**Exercise directions:** Extract, exactly as written, each line from the start of the records below to the line containing "imposible. Apenas dormimos", both ends included; drop the pictures.

━━ Source records ━━

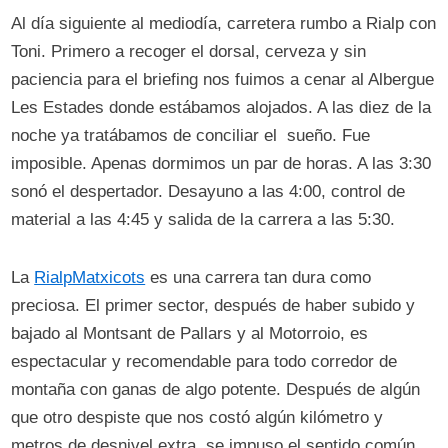
Al día siguiente al mediodía, carretera rumbo a Rialp con
Toni. Primero a recoger el dorsal, cerveza y sin
paciencia para el briefing nos fuimos a cenar al Albergue
Les Estades donde estábamos alojados. A las diez de la
noche ya tratábamos de conciliar el sueño. Fue
imposible. Apenas dormimos un par de horas. A las 3:30
sonó el despertador. Desayuno a las 4:00, control de
material a las 4:45 y salida de la carrera a las 5:30.
La
RialpMatxicots
es una carrera tan dura como
preciosa. El primer sector, después de haber subido y
bajado al Montsant de Pallars y al Motorroio, es
espectacular y recomendable para todo corredor de
montaña con ganas de algo potente. Después de algún
que otro despiste que nos costó algún kilómetro y
metros de desnivel extra, se impuso el sentido común.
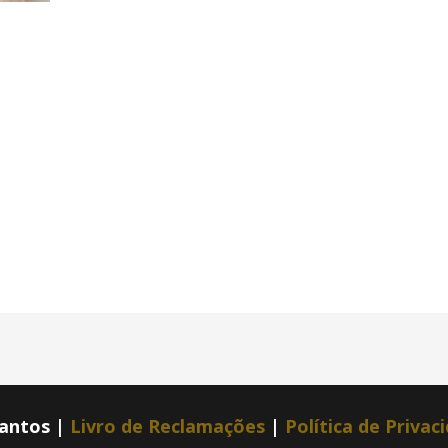
Santos |
Livro de Reclamações
|
Política de Privac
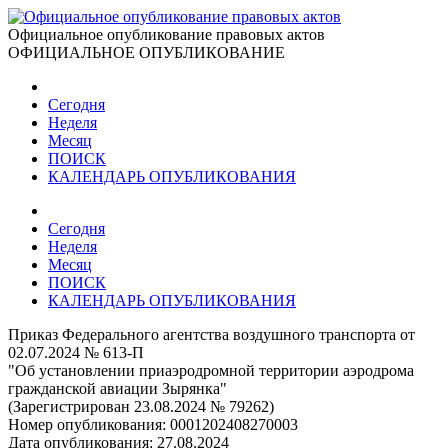
Официальное опубликование правовых актов
ОФИЦИАЛЬНОЕ ОПУБЛИКОВАНИЕ
Сегодня
Неделя
Месяц
ПОИСК
КАЛЕНДАРЬ ОПУБЛИКОВАНИЯ
Сегодня
Неделя
Месяц
ПОИСК
КАЛЕНДАРЬ ОПУБЛИКОВАНИЯ
Приказ Федерального агентства воздушного транспорта от
02.07.2024 № 613-П
"Об установлении приаэродромной территории аэродрома
гражданской авиации Зырянка"
(Зарегистрирован 23.08.2024 № 79262)
Номер опубликования:
0001202408270003
Дата опубликования:
27.08.2024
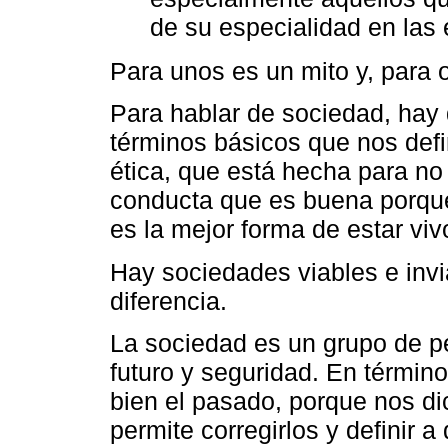
de su especialidad en las e
Para unos es un mito y, para o
Para hablar de sociedad, hay
términos básicos que nos def
ética, que está hecha para no
conducta que es buena porque
es la mejor forma de estar vivo
Hay sociedades viables e invia
diferencia.
La sociedad es un grupo de p
futuro y seguridad. En términ
bien el pasado, porque nos di
permite corregirlos y definir 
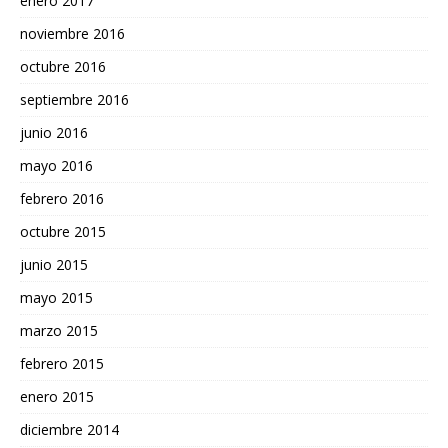
enero 2017
noviembre 2016
octubre 2016
septiembre 2016
junio 2016
mayo 2016
febrero 2016
octubre 2015
junio 2015
mayo 2015
marzo 2015
febrero 2015
enero 2015
diciembre 2014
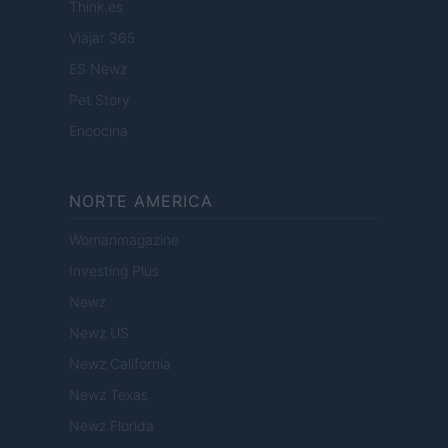
Think.es
Viajar 365
ES Newz
Pet Story
Encocina
NORTE AMERICA
Womanmagazine
Investing Plus
Newz
Newz US
Newz California
Newz Texas
Newz Florida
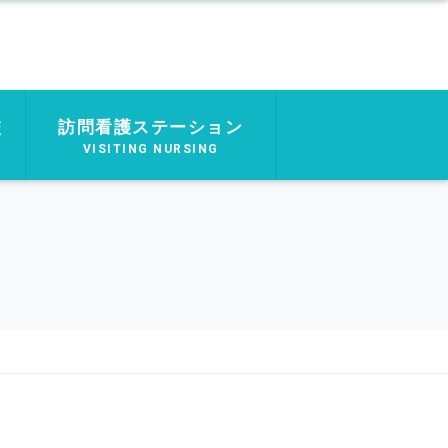
校
訪問看護ステーション
VISITING NURSING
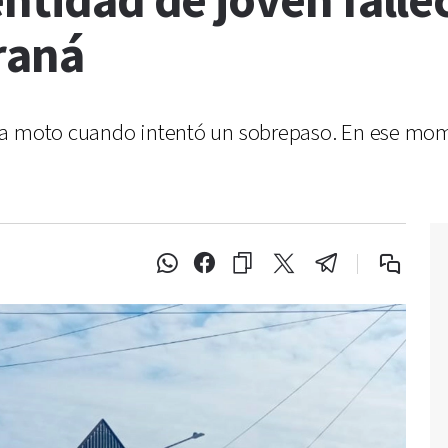
entidad de joven falle
raná
na moto cuando intentó un sobrepaso. En ese mom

━━━

**Result of this task:**
Al día siguiente al mediodía, carretera rumbo a Rialp con
Toni. Primero a recoger el dorsal, cerveza y sin
paciencia para el briefing nos fuimos a cenar al Albergue
Les Estades donde estábamos alojados. A las diez de la
noche ya tratábamos de conciliar el sueño. Fue
imposible. Apenas dormimos un par de horas. A las 3:30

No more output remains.